I have a few contacts here, some students at the different universities as well as a university administrator and a USAID employee. The people here are all very helpful and I have been able to meet some university officials with their help. By myself I have already met with many of the foreign organizations that run scholarships here, including British Council, DAAD (German government’s exchange program) and ACCELS, an American organization which helps to administer the Bolashak program.
The Bolashak program is actually a very large reason I choose to come to Kazakhstan. It is an international scholarship funded by the oil-wealthy Kazakh government. Initially, in the 1990’s and until 2 years ago, the scholarship was given to no more than 100 students, and then only to the children of Ministry officials. In 2005 the Kazakh President, Nazerbayev, made a decree that the program should be expanded to 3000 scholarships for undergraduate, graduate and post-graduate Kazakh students. Since then the Kazakh government has been funding scholarships while foreign organizations here help administer and place Kazakh students in universities abroad. For example, ACCELS and the British Council each place 450 students in schools in the US and UK, respectively. I understand that the mission of this program is to promote the development of Kazakhstan through educating the best Kazakh young people in an international setting and where universities are stronger.
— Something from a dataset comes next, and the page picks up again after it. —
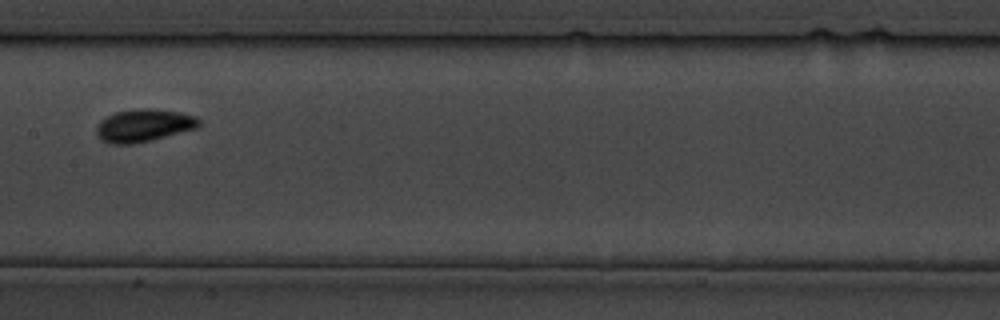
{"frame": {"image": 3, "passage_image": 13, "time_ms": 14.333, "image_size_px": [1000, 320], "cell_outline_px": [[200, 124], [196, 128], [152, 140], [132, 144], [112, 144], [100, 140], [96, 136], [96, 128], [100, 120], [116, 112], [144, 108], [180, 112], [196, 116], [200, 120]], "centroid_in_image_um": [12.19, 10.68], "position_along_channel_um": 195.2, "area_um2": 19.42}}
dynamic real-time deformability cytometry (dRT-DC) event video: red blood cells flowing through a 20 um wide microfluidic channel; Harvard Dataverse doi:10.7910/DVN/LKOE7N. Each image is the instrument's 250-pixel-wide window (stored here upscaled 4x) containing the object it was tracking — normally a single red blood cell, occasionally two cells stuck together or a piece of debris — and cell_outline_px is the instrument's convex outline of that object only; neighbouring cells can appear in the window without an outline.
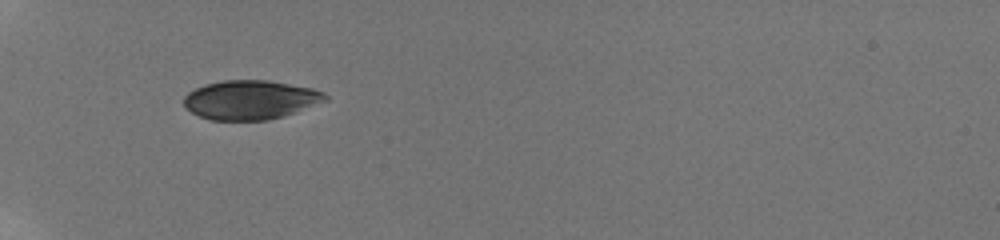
{"species": "human", "species_latin": "Homo sapiens", "temperature_condition": "room temperature", "stored_images_in_passage": 30, "camera_frame_rate_fps": 3000, "um_per_image_px": 0.085, "donor": {"sex": "male"}, "frame": {"image": 1, "passage_image": 1, "time_ms": 0.0, "image_size_px": [1000, 240], "cell_outline_px": [[328, 100], [296, 112], [284, 116], [268, 120], [212, 120], [200, 116], [184, 108], [184, 96], [188, 92], [204, 84], [224, 80], [268, 80], [312, 88], [324, 92], [328, 96]], "centroid_in_image_um": [21.29, 8.48], "position_along_channel_um": 63.7, "area_um2": 32.37}}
I hope to meet with some more Bolashak scholars here to learn more about their experience with the scholarship and their impression of the 5-year service requirement they must fulfill for the Kazakh government after they graduate. There is also an interesting incentive written into the scholarship contract related to this service requirement. The students must sign over a relative’s apartment or house to the Kazakh government. If the student, once he or she graduates, refuses to fulfill the 5-year requirement of working ‘for the benefit of Kazakhstan,’ the government can seize the property.
I plan on taking a long (some say 12 some say 22 hour) train ride through the steppes to Astana, the capital city, to meet with some government officials about the Bolashak and hopefully meet alumni of other international scholarships. I still have much to do in my remaining 2 and a half weeks here but I feel I have gotten a good start.